Stated goal:
Reproduce all of the following material line for line, keeping every word, number, and punctuation mark unchanged.

-- Begin --

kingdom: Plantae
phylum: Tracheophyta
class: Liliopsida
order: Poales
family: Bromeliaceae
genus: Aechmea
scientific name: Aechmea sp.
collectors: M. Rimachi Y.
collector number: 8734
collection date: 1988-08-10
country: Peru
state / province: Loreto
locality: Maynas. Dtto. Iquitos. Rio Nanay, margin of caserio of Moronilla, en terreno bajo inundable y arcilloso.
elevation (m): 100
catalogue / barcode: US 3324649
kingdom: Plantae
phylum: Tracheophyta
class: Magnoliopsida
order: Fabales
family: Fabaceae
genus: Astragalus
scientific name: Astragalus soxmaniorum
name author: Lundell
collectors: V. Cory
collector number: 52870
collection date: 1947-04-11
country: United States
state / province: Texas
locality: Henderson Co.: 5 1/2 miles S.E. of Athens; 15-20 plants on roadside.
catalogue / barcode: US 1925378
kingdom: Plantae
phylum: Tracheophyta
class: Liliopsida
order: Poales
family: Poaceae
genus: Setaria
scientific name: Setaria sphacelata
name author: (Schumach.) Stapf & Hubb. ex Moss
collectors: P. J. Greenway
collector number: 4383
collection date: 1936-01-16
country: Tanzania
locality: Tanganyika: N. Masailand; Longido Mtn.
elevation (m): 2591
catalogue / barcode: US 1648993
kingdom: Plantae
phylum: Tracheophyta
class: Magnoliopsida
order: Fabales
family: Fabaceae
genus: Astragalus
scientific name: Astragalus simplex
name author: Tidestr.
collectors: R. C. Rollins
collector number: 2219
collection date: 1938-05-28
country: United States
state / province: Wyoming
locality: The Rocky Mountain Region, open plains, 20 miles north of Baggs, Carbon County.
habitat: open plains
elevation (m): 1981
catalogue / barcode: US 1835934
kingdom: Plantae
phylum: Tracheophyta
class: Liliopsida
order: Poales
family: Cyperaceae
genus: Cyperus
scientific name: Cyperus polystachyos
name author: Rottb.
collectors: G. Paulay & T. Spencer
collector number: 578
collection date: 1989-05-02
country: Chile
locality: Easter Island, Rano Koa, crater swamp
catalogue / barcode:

-- End --

Finished answer:
kingdom: Plantae
phylum: Tracheophyta
class: Liliopsida
order: Poales
family: Bromeliaceae
genus: Aechmea
scientific name: Aechmea sp.
collectors: M. Rimachi Y.
collector number: 8734
collection date: 1988-08-10
country: Peru
state / province: Loreto
locality: Maynas. Dtto. Iquitos. Rio Nanay, margin of caserio of Moronilla, en terreno bajo inundable y arcilloso.
elevation (m): 100
catalogue / barcode: US 3324649
kingdom: Plantae
phylum: Tracheophyta
class: Magnoliopsida
order: Fabales
family: Fabaceae
genus: Astragalus
scientific name: Astragalus soxmaniorum
name author: Lundell
collectors: V. Cory
collector number: 52870
collection date: 1947-04-11
country: United States
state / province: Texas
locality: Henderson Co.: 5 1/2 miles S.E. of Athens; 15-20 plants on roadside.
catalogue / barcode: US 1925378
kingdom: Plantae
phylum: Tracheophyta
class: Liliopsida
order: Poales
family: Poaceae
genus: Setaria
scientific name: Setaria sphacelata
name author: (Schumach.) Stapf & Hubb. ex Moss
collectors: P. J. Greenway
collector number: 4383
collection date: 1936-01-16
country: Tanzania
locality: Tanganyika: N. Masailand; Longido Mtn.
elevation (m): 2591
catalogue / barcode: US 1648993
kingdom: Plantae
phylum: Tracheophyta
class: Magnoliopsida
order: Fabales
family: Fabaceae
genus: Astragalus
scientific name: Astragalus simplex
name author: Tidestr.
collectors: R. C. Rollins
collector number: 2219
collection date: 1938-05-28
country: United States
state / province: Wyoming
locality: The Rocky Mountain Region, open plains, 20 miles north of Baggs, Carbon County.
habitat: open plains
elevation (m): 1981
catalogue / barcode: US 1835934
kingdom: Plantae
phylum: Tracheophyta
class: Liliopsida
order: Poales
family: Cyperaceae
genus: Cyperus
scientific name: Cyperus polystachyos
name author: Rottb.
collectors: G. Paulay & T. Spencer
collector number: 578
collection date: 1989-05-02
country: Chile
locality: Easter Island, Rano Koa, crater swamp
catalogue / barcode:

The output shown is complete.